We stop by for a quick lunch at a thehu (a sit-out area where villagers get-together for meetings and evening bonfires) overlooking gorgeous terraced paddy fields. Lunch comprises local delicacies like boiled spinach, red rice and Naga dal served with spicy chilli chutney and wild apple wine.

The pleasure of relishing a simple meal is enhanced by the splendid views and freshness in the crisp mountain air.


We wander the cobbled alleys of the village, waving at curious, rosy-cheeked kids and admiring the traditional architecture of carved gateways and stone walls.

Carved and painted gates in Khonoma village

Houses in the spick-and-span hamlet have small gardens growing colourful flowers as well as vegetables like potatoes and carrots.
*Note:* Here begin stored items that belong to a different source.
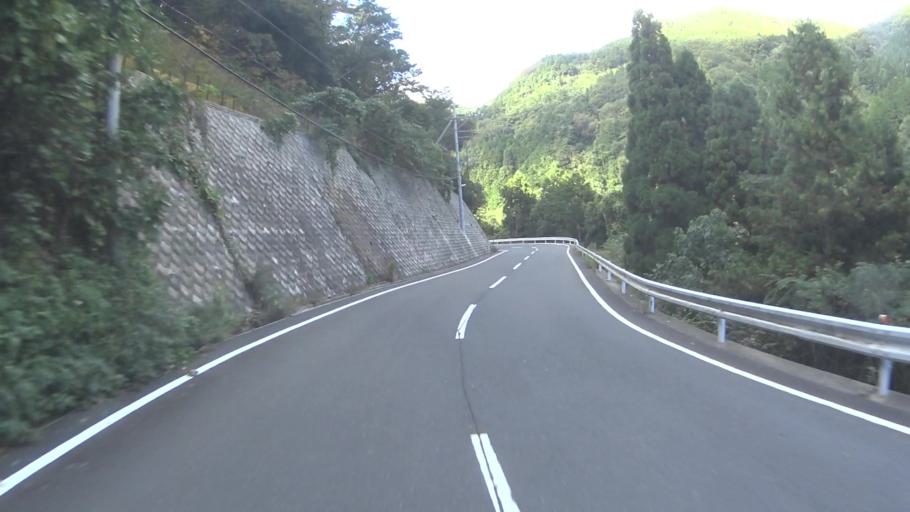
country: JP
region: Kyoto
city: Maizuru
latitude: 35.5560
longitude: 135.4391
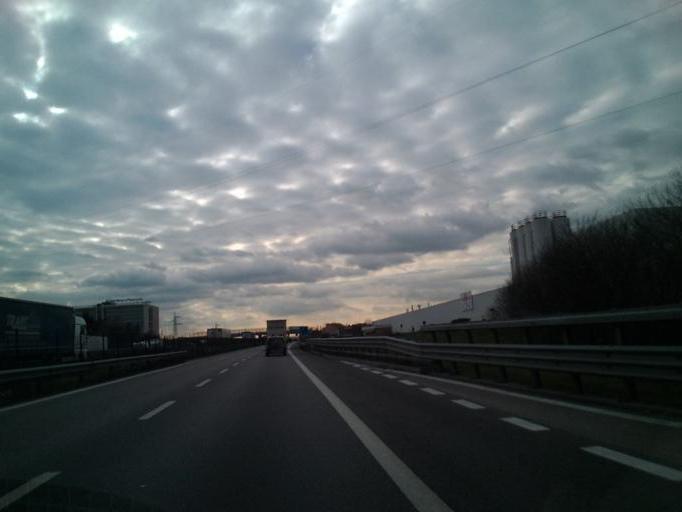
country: IT
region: Veneto
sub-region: Provincia di Verona
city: San Giovanni Lupatoto
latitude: 45.4015
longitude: 11.0233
There are local homesteads called morungs or bachelor dormitories that are a centre for social, religious and political activities. This is where Nagas get to learn folk music and dance, folk tales and traditions and art work like carvings of figures on stones and wood. What we truly enjoy among all our experiences at the village is watching the young kids play indigenous games like Naga wrestling, stone jumping (jumping to a great height against a stone wall), Cheli/Fula (cane sliding), Kemu Pfuta (a kind of crawling race) and Kara Tsung (stilt bamboo walk race). We return to our camp feeling inspired by the essence and ethos of Khonoma.


The following day, we are set to traverse the villages of Jakhama and Kigwema. Our tour in Jakhama begins at a kharu, or a large ceremonial gate which is the entrance to the village. It greets you with the sign “Welcome to Jakhama”. An endless stretch of paddy fields instantly soothes the mind and soul.
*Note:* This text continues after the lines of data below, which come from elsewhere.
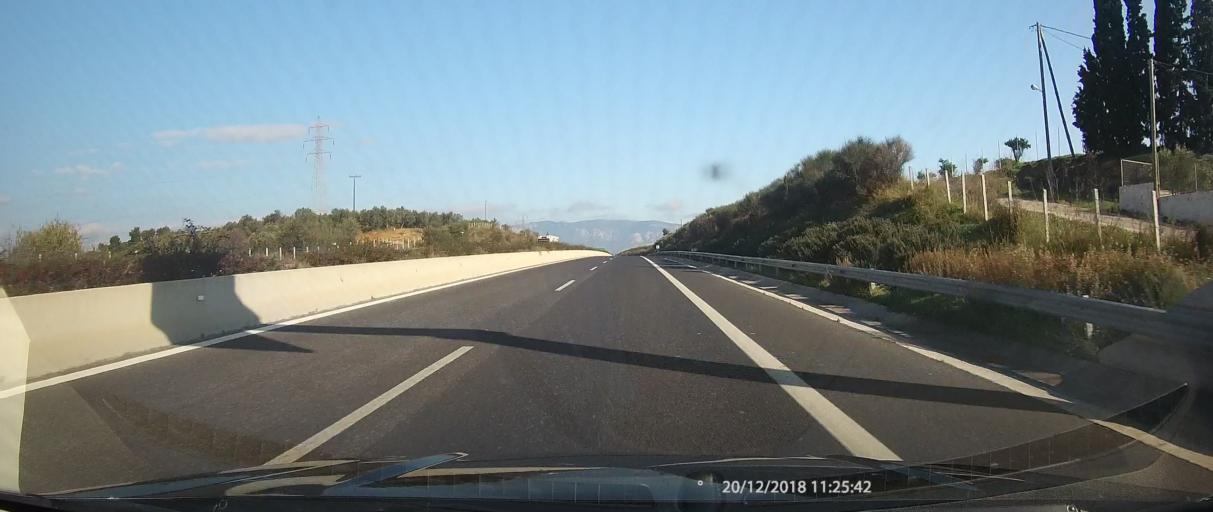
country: GR
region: Peloponnese
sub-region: Nomos Korinthias
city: Arkhaia Korinthos
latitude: 37.9026
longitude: 22.9028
As we weave through the village, we notice the walls of houses riddled with bullet marks from World War II and revel in the beauty of the ochre yellow landscape. Paddy fields wear this earthy colour during the harvesting season.

At the riverbanks, we observe the Angamis fish and farm in their traditional ways. On our way back to the camp, the quaint village of Kigwema makes for a quick stop. In 1944, the Japanese forces came to Kigwema on their way to attack Kohima, and were provided shelter by the villagers. We enter some of the oldest, traditional houses decorated with impressive wooden pillars, folk art and skulls and horns of animals.


Around a corner, there is a group of wrinkled men gathered at a thehu, indulging in a hearty laugh with a glass of khie or rice beer in hand. The simple pleasures of life, aren’t they! The sight makes us wonder whether city dwellers could ever prioritise delightful idleness over busyness of the rate race!

Direct flights connect Dimapur airport to Guwahati and Kolkata and connections can be made from all other airports in India including Mumbai and Delhi.